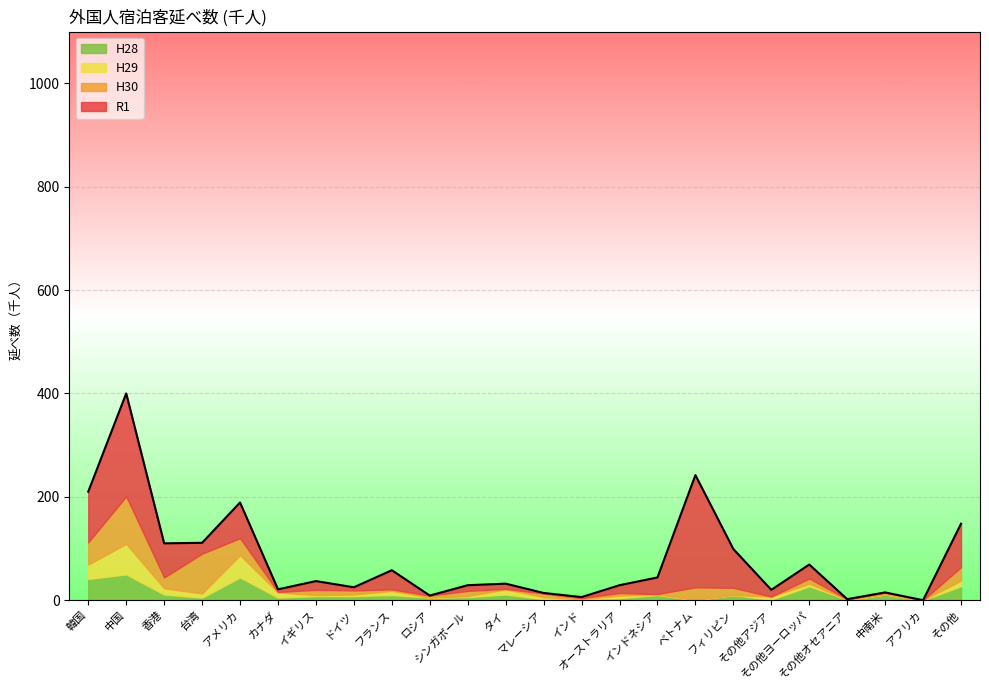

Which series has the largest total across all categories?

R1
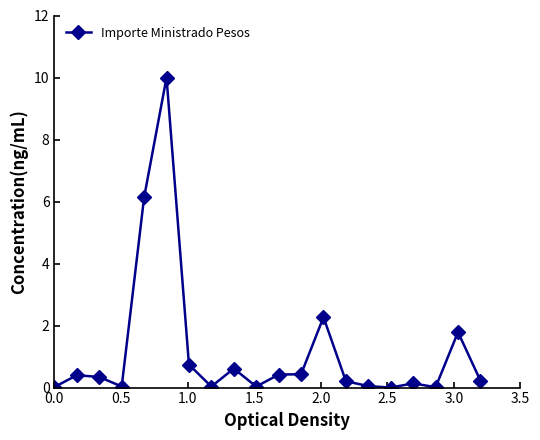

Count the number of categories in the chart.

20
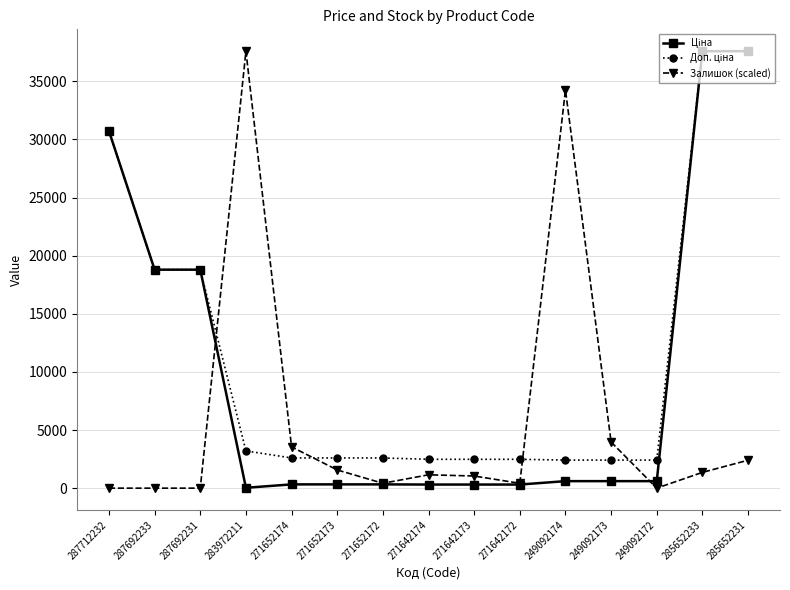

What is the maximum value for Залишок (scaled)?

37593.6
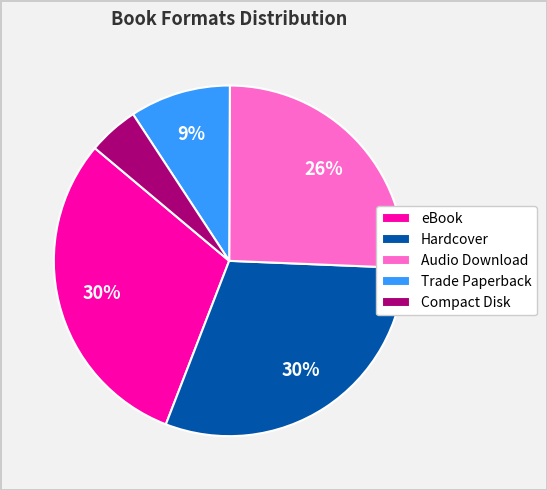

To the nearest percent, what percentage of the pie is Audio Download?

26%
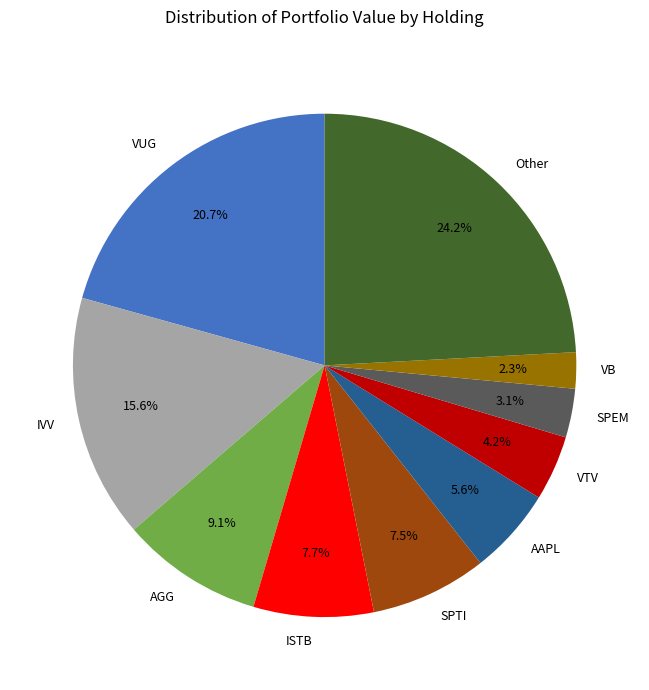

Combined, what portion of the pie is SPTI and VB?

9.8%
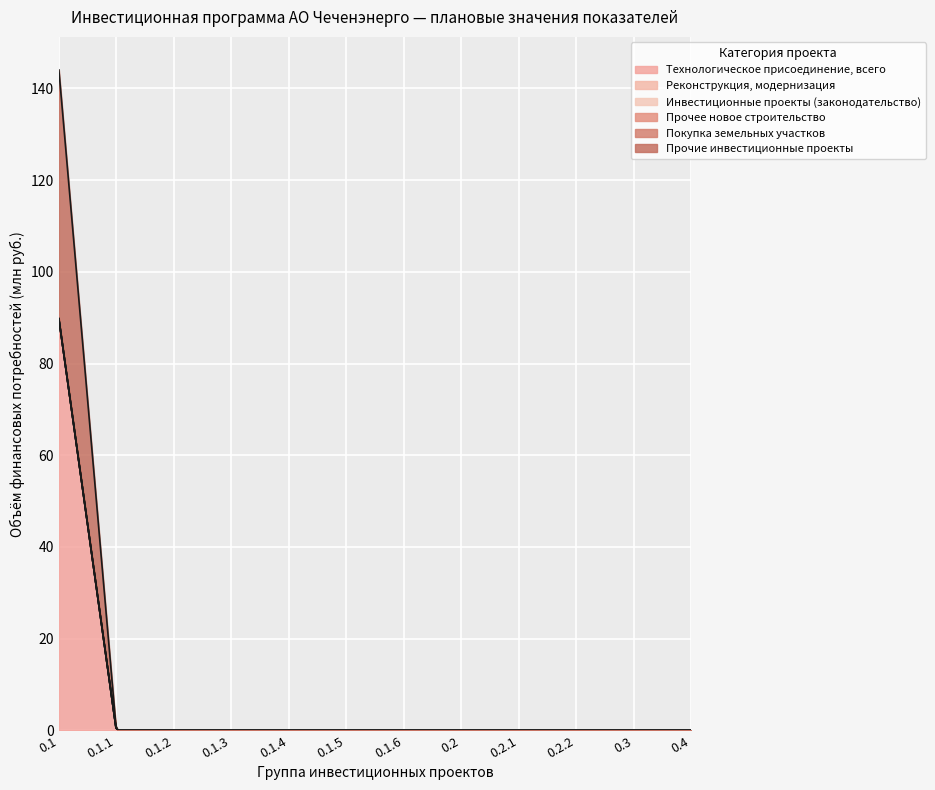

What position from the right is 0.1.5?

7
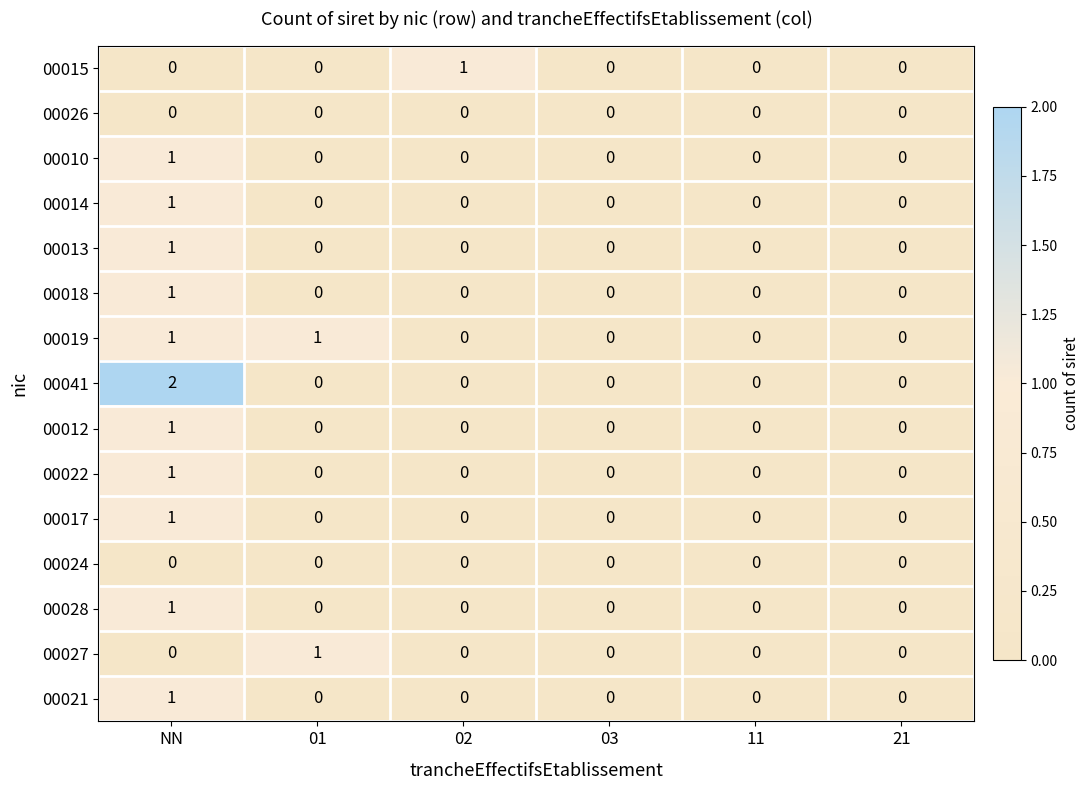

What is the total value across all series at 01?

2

● ● ● ● ● ● ●

### TASK DETAILS
Locate each line in the entries above that contains the string "total", treating uppercase and lowercase letters as distinct, and copy those lines in full.

### EXPECTED OUTPUT
Which series has the largest total across all categories?
What is the total value across all series at 01?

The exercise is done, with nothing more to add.